Coconino Plateau Basin

The Coconino Plateau basin covers about 5,548 square miles in north-central Arizona (Figure 10). Situated in the Plateau uplands province, the area is bounded on the north by the Colorado River as it cuts through the Grand Canyon. To the southwest, the Coconino Plateau borders with the Verde River and Peach Springs basins and to the east with the Little Colorado Plateau basin. The boundary to the southwest and east generally follows the surface-water divide with drainage flowing toward the Colorado River. The topography is characterized by rolling high plateaus, deeply-incised canyons, and rounded volcanic mountains. Elevation above mean sea level ranges from over 12,000 feet on the San Francisco Peaks, to 6,000-7,000 feet across the plateaus, to 1,500 feet where the Colorado River exits the basin at the downstream end of the Grand Canyon.

Characteristic of the Colorado Plateau, the Coconino Plateau basin is composed of a relatively flat-lying sequence of sandstones, limestones, and shales. Widely-spaced high-angle faults and monoclines cross the area and provide structural control for the movement of groundwater along the regional gradient. As outlined in McGavock and others (1986), the major water-bearing units are divided into two aquifers, the Coconino aquifer and the limestone aquifer. Although the Coconino aquifer is the main source of groundwater in adjacent areas to the south and east, as mentioned previously, it generally is drained of water in the Coconino Plateau basin. Most of the water recharged in the area moves downward into the underlying Supai Formation and the limestone aquifer along major fracture zones. Near Tusayan, a 3,000-foot well recently drilled in Section 24, Township 30 North, Range 2 East was completed in the Mississippi Redwall Limestone. In 1989, the well had a reported yield of 80 gallons per minute and a static water level of 2,420 feet below land surface. Exceptions exist, however, near Cataract Creek and Tusayan where perched water is found at 950 feet and 500 feet below land surface, respectively (McGavock and others, 1986). Well yields generally are less than five gallons per minute.

The limestone aquifer consists of several hydraulically-connected limestone, dolomite, sandstone, and shale units (McGavock and others, 1986).

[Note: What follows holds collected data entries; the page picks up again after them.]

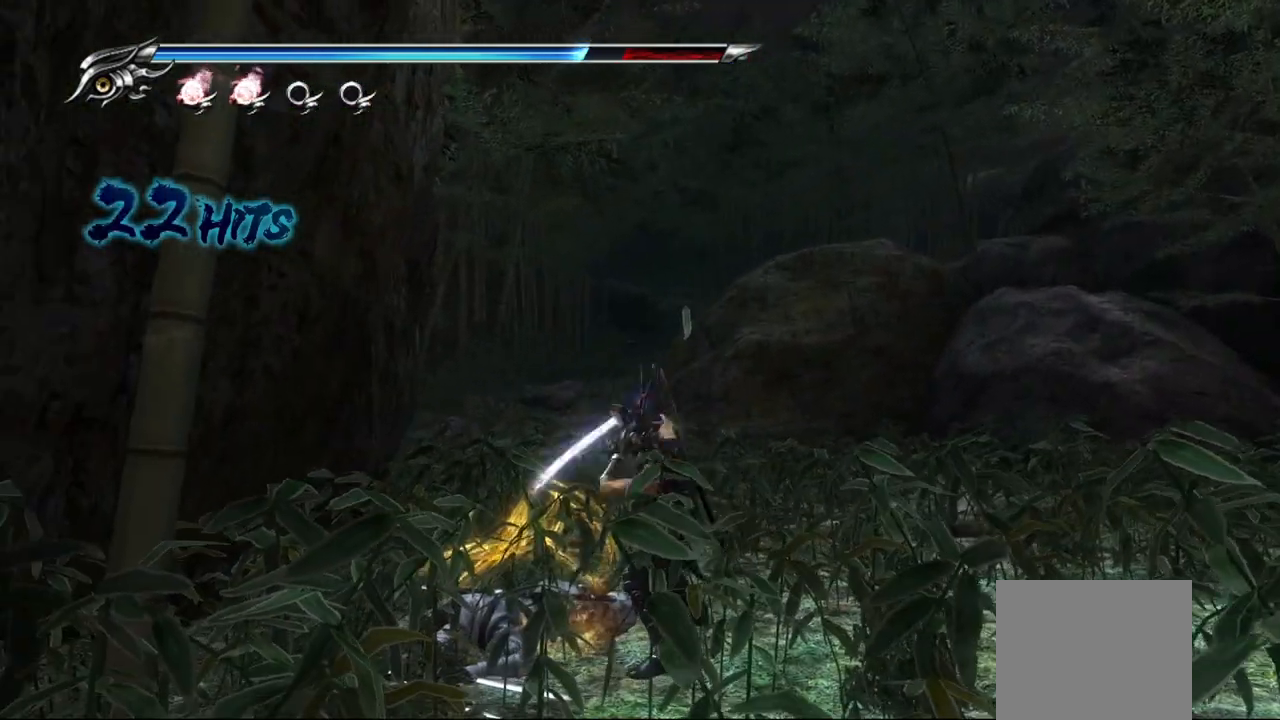
{"buttons": [], "left_stick": "center", "right_stick": "center", "events": [[417, "TRIANGLE", "up"]]}
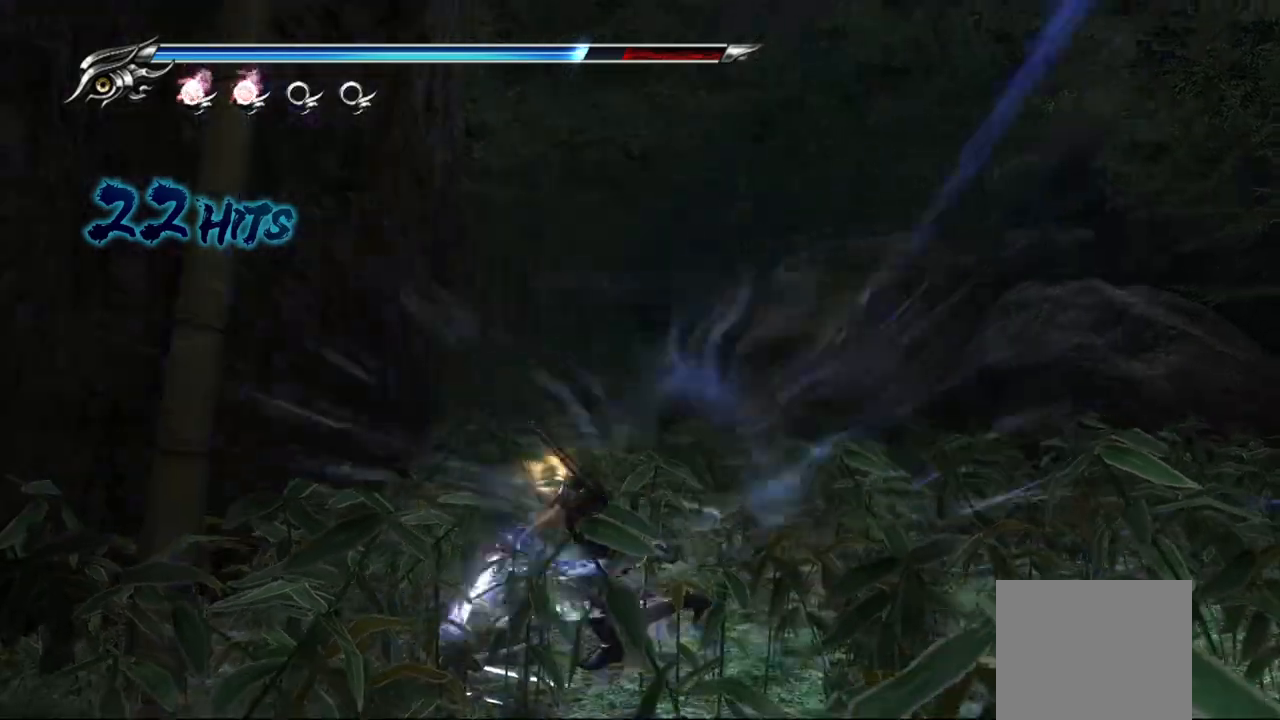
{"buttons": [], "left_stick": "center", "right_stick": "center", "events": []}
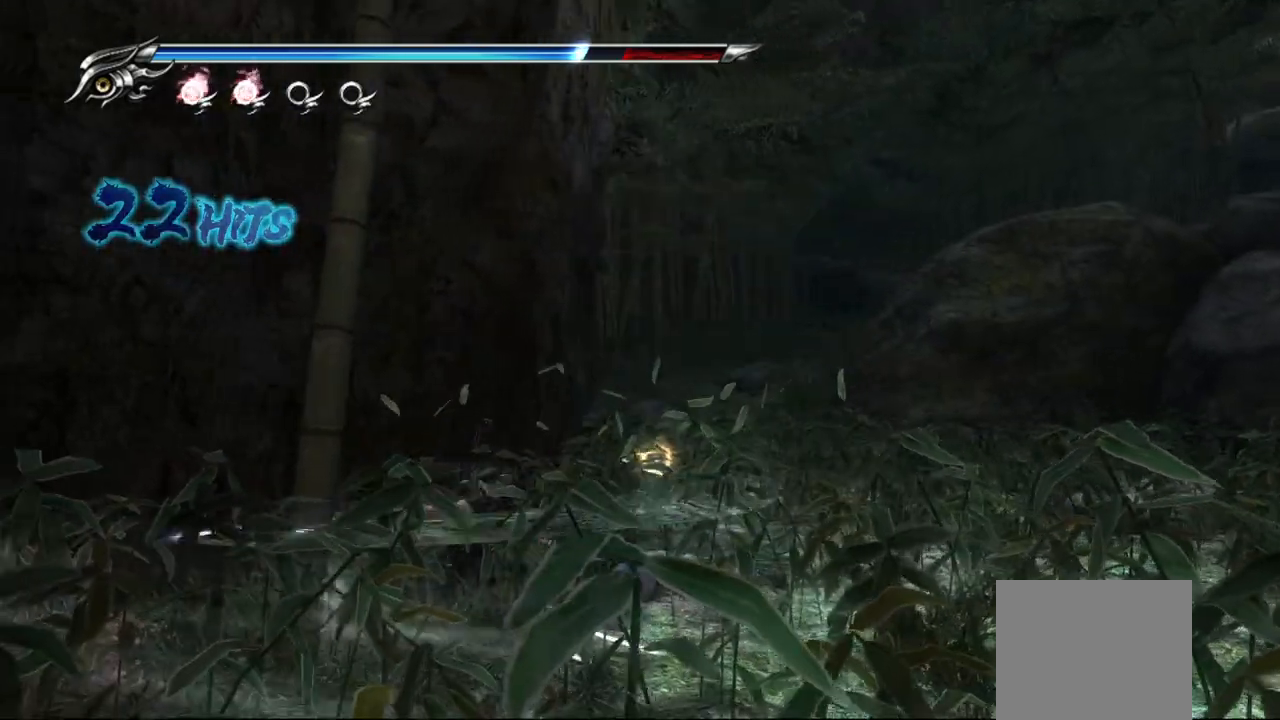
{"buttons": [], "left_stick": "center", "right_stick": "center", "events": []}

Most of the water in the aquifer is derived from the downward migration of water from the overlying Coconino aquifer. Shale units within the limestone aquifer impede the downward migration of water while solution cavities and fracture zones provide avenues for lateral movement. A large part of the groundwater moves northward and is discharged from springs along the Little Colorado and Colorado Rivers and Havasu Creek. The largest of these springs includes Blue Springs and Havasu Springs which discharge 100,000 gallons per minute and 29,000 gallons per minute, respectively (Johnson and Sanderson, 1968). The location of the groundwater divide in the southern part of the basin is unknown. McGavock and others (1986) speculate that a large amount of groundwater also moves toward the south contributing up to 21,900 gallons per minute (50 cubic feet per second) to the Verde River south of Williams.

Groundwater development in the basin is small and limited by the great depth to water and by the low yield to wells. Depth to water in the limestone aquifer is at least 3,000 feet below land surface west of Flagstaff (McGavock and others, 1986). Wells that penetrate the limestone aquifer yield from a few gallons per minute to a few tens of gallons per minute (McGavock and others, 1986). Yields are highly dependent upon fractures, faults, and solution channels.

The Moenkopi and Chinle Formations, volcanic rocks, and sedimentary deposits which overlie the Coconino and limestone aquifers, provide locally important sources of water for domestic and livestock purposes but do not contain water over large areas. Such local, perched aquifers saturating volcanic and consolidated and unconsolidated sedimentary rocks are usually dependent upon direct recharge from precipitation and runoff and may not provide a dependable year-round or multi-yearly supply. For example, Fort Valley, near Flagstaff, is in a small volcanic basin where the regional aquifer in the Redwall Limestone is at a depth of about 2,000 feet below land surface. The perched groundwater in the shallow sediments and lava flows are rather unstable during low precipitation periods. Similarly, groundwater in the lava flows near Williams is also drought sensitive and cannot provide a dependable supply for larger developments.

Quality of water from local sources and the regional aquifer is suitable for most uses (McGavock and others, 1986). Radiological constituents are naturally elevated in some springs issuing along the South Rim of the Grand Canyon (Arizona Department of Environmental Quality, 1990).